Incident Report for Pusher

Postmortem

On June 7th, from 14:18 to 14:26 UTC, users of our largest Channels cluster, MT1, experienced a major outage with the publish API.

We are currently investigating a resolution for the root cause of this issue. As this was a significant incident, it is important that we are as accurate as possible when reporting to you and for now we are assessing the total impact of the underlying issues of this incident.

Below, we give a short summary of the specific incident that occurred between 14:18 to 14:26 on June 7th. We will follow up with more details of the underlying issue and wider impact as soon as possible.

The incident on the 7th

All times are in UTC

At 13:49 1 shard out of 6 became unavailable and delivery of messages started getting delayed.

Between 13:54 and 13:57 publish requests targeting this shard were failing. This amounted to up to 0.13% of the total publish requests.

At 14:10 an engineer was paged. The engineer identified the problematic shard. The root cause was identified as a Redis instance with high memory usage.

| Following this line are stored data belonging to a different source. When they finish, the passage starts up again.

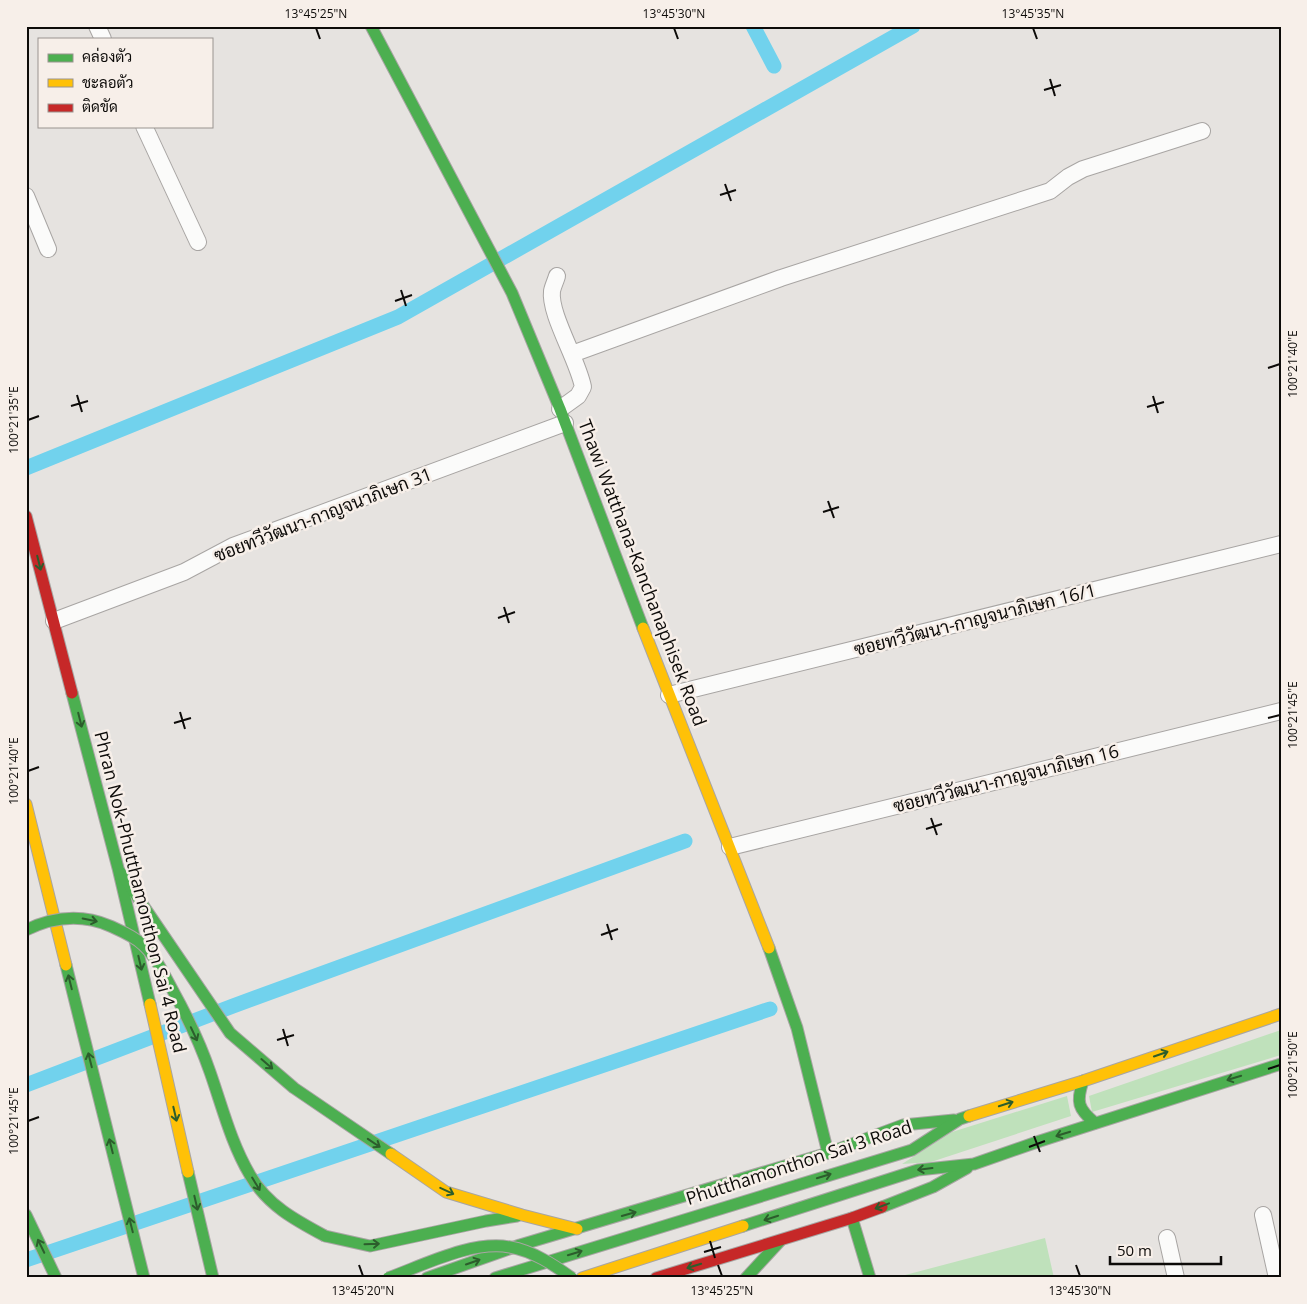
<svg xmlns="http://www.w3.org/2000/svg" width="1307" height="1304" font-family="'Open Sans',Sarabun,sans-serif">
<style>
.green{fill:#bfe1bb}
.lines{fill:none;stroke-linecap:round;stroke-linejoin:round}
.canal{stroke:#71d2ed;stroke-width:15}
.street-casing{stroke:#a8a5a3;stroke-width:18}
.fast-casing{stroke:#a8a5a3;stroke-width:13}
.slow-casing{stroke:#a8a5a3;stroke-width:13}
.jam-casing{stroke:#a8a5a3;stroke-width:13}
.street{stroke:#fbfbfa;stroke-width:16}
.fast{stroke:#4caf50;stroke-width:11}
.slow{stroke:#ffc107;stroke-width:11}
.jam{stroke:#c62828;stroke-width:11}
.fast-bridge-casing{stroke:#a8a5a3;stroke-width:13;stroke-linecap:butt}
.fast-bridge{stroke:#4caf50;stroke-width:11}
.oneway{stroke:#2c5d2c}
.ticks{fill:none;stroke:#0d0b09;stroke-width:2}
.labels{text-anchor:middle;stroke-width:5;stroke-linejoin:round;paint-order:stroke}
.street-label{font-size:18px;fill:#0d0b09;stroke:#f7efe9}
.neatline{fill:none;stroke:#0d0b09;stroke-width:2}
.ticks-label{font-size:12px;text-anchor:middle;fill:#0d0b09}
</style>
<rect width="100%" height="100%" fill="#e6e3e0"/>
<g class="green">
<path d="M1281 1030V1055L1092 1112 1089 1096Z"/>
<path d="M1067 1096 1071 1116 931 1162 902 1164 952 1132Z"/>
<path d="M1045 1238 1054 1278H894Z"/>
</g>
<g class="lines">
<g class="canal">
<path d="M753 26 774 66"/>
<path d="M26 468 398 317 913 26"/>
<path d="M26 1085 233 1006 685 841"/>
<path d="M26 1260 770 1009"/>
</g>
<g class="street-casing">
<g id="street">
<path d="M97 26 103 39"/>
<path d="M144 126 198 242"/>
<path d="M26 196 48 249"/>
<path d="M557 276C556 280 553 286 552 291 549 314 578 360 583 387L578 396 560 409"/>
<path d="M572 354 781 278 1050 191 1068 177 1083 169 1202 131"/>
<path d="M54 621 184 572 233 546 565 423"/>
<path d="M669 695 1281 544"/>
<path d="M730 847 1281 711"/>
<path d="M1263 1215 1277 1278"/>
<path d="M1167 1238 1176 1278"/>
</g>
</g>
<g class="fast-casing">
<g id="fast">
<path d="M371 26 512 293 560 409 643 628"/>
<path d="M72 693 118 868 150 1004"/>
<path d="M121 873 230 1033 294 1088 391 1154"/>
<path d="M769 948 797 1028 828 1153"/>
<path d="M66 965 144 1278"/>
<path d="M1083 1081C1076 1102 1078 1109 1095 1123"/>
<path d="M188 1172 213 1278"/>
<path d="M882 1207 933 1187 967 1168"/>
<path d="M26 1215 56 1278"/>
<path d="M852 1218 870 1278"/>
<path d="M743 1226 918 1170 974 1164 1040 1141 1281 1064"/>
<path d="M325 1236 370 1246 486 1221 517 1216"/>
<path d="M427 1278 520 1245 828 1153 903 1125 954 1120"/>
<path d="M495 1278 912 1150 960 1119 969 1116"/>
<path d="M746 1278 780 1241"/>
</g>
</g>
<g class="slow-casing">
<g id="slow">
<path d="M643 628 769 948"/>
<path d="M26 804 66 965"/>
<path d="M150 1004 188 1172"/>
<path d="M969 1116 1083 1081 1281 1014"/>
<path d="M391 1154 446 1192 522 1215 577 1229"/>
<path d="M582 1278 743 1226"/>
</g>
</g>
<g class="jam-casing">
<g id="jam">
<path d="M26 516 72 693"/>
<path d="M656 1278 852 1218 882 1207"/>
</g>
</g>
<use href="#street" class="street"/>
<use href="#fast" class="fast"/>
<use href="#slow" class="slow"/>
<use href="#jam" class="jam"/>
<g class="fast-bridge-casing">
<g id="fast-bridge">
<path d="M26 930C53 917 82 914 110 926 121 931 134 936 143 945 156 957 164 974 172 989 187 1016 200 1043 210 1072 222 1106 231 1143 250 1175 267 1205 295 1220 325 1236"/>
<path d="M388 1278C424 1265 472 1240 510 1247 533 1251 554 1265 572 1278"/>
</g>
</g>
<use href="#fast-bridge" class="fast-bridge"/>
</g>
<defs><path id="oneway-shaft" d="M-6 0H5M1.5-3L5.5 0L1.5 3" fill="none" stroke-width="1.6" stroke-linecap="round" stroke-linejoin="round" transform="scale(1.25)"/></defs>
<g class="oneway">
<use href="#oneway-shaft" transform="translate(39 563) rotate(76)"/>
<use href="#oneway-shaft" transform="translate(80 720) rotate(76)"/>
<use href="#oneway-shaft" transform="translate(90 920) rotate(12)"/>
<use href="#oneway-shaft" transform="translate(140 963) rotate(77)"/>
<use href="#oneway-shaft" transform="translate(70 982) rotate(-104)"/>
<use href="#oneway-shaft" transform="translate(194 1034) rotate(65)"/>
<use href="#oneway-shaft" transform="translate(1161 1054) rotate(-19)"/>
<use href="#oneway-shaft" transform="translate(90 1060) rotate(-104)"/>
<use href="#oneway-shaft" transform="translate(267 1064) rotate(41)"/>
<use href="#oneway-shaft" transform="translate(1234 1078) rotate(163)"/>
<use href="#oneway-shaft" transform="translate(1006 1104) rotate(-18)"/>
<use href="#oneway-shaft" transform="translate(175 1114) rotate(77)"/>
<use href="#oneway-shaft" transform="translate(1063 1134) rotate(163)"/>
<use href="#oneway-shaft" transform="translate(374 1143) rotate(34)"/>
<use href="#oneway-shaft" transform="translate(111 1146) rotate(-104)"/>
<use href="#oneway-shaft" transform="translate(925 1169) rotate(173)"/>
<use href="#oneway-shaft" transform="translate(824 1176) rotate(-17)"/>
<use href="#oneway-shaft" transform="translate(256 1184) rotate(59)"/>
<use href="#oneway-shaft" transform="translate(447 1191) rotate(25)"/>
<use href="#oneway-shaft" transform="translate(196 1203) rotate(77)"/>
<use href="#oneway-shaft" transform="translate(882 1206) rotate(159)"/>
<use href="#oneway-shaft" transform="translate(629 1214) rotate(-16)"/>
<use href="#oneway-shaft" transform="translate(771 1218) rotate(162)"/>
<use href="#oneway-shaft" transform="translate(131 1225) rotate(-104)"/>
<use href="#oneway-shaft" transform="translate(372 1244) rotate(-2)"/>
<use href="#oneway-shaft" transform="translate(41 1246) rotate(-116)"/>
<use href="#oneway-shaft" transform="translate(575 1253) rotate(-17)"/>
<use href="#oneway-shaft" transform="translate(473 1262) rotate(-19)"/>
<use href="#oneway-shaft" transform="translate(694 1266) rotate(163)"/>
</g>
<path class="ticks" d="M316 28 320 39M674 28 678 39M1033 28 1037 39M1050 79 1055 96M1044 90 1061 85M725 184 731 201M720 195 736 190M401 290 406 306M395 301 412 295M1268 368 1280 364M77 395 82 412M1153 396 1158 413M71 406 88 401M1147 407 1164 402M28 420 39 416M828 501 834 518M823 512 839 507M504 607 509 623M498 618 515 612M180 712 185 729M1268 718 1280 715M174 723 191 718M28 771 39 767M931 818 937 835M926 829 942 824M607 924 612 940M601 935 618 929M283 1029 288 1046M277 1040 294 1035M1268 1069 1280 1065M28 1121 39 1117M1034 1136 1040 1152M1029 1147 1045 1141M710 1241 715 1258M704 1252 721 1247M359 1265 363 1276M718 1265 722 1276M1076 1265 1080 1276"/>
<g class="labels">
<g class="street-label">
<text transform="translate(323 515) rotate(-21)" y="6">ซอยทวีวัฒนา-กาญจนาภิเษก 31</text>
<text transform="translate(642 573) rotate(69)" y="6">Thawi Watthana-Kanchanaphisek Road</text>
<text transform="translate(975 620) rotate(-14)" y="6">ซอยทวีวัฒนา-กาญจนาภิเษก 16/1</text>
<text transform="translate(1006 779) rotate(-14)" y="6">ซอยทวีวัฒนา-กาญจนาภิเษก 16</text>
<text transform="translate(140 892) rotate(76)" y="6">Phran Nok-Phutthamonthon Sai 4 Road</text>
<text transform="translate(799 1163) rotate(-18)" y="6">Phutthamonthon Sai 3 Road</text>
</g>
</g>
<rect width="1307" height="1304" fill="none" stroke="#f7efe9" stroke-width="55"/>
<rect x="38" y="38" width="175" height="90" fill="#f7efe9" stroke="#99948f"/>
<rect x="48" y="54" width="25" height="8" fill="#4caf50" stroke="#99948f"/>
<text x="82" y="62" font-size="15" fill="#0d0b09">คล่องตัว</text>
<rect x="48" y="79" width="25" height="8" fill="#ffc107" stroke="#99948f"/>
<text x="82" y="88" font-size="15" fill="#0d0b09">ชะลอตัว</text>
<rect x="48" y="104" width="25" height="8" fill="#c62828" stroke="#99948f"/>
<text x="82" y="112" font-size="15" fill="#0d0b09">ติดขัด</text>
<path d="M1110 1256v8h111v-8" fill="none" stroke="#0d0b09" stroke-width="2.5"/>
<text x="1117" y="1256" font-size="15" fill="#0d0b09" stroke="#f7efe9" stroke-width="4" paint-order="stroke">50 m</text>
<rect x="28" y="28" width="1252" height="1248" class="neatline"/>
<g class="ticks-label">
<text x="316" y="18">13°45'25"N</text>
<text x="674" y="18">13°45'30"N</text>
<text x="1033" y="18">13°45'35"N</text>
<text transform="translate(1293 364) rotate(-90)" y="4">100°21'40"E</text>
<text transform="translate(14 420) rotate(-90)" y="4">100°21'35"E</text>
<text transform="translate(1293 715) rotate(-90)" y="4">100°21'45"E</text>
<text transform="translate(14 771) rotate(-90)" y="4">100°21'40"E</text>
<text transform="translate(1293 1065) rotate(-90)" y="4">100°21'50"E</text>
<text transform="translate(14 1121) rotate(-90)" y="4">100°21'45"E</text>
<text x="363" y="1295">13°45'20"N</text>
<text x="722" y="1295">13°45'25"N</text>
<text x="1080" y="1295">13°45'30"N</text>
</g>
</svg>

At 14:16 an engineer triggered a failover of the problematic Redis instance. This process was expected to complete within seconds, but because of a high data volume the replication took minutes.

Between 14:16 and 14:26 the API servers responsible for publishing were unable to connect to the failing Redis shard. This triggered a health check to fail and the kubernetes scheduler to restart the pods. However, the pods could not start while the shard was unavailable. This caused publishing to be completely unavailable.

At 14:26 the Redis failover procedure completed and the incident was resolved.

What went wrong?

2 independent issues caused this issue to escalate:

Some extremely high data volumes on a single shard caused the Redis instance to fail, but also replication and recovery to be slow.
The failure in one shard caused a health check to fail which caused all shards to become unavailable.

The former issue is part of a wider problem which we have identified and are working to resolve. We are still assessing the total impact of this issue, but we are aware that it was caused by a specific pattern of inappropriate usage that we had not anticipated and failed to safeguard against. We will follow up with further details once we have finished our investigation and put full mitigations in place.

The latter issue caused publishing to become completely unavailable where it was initially limited to 1/6th of channels on the mt1 cluster. We are currently working on a fix for this, which will allow the service to continue in the event of a partial failure.

Posted Jun 10, 2022 - 15:23 UTC

Resolved

This incident has been resolved. We will publish more details soon.

Posted Jun 07, 2022 - 14:39 UTC

Investigating

We are currently investigating this issue.

Posted Jun 07, 2022 - 14:25 UTC

This incident affected: Channels REST API.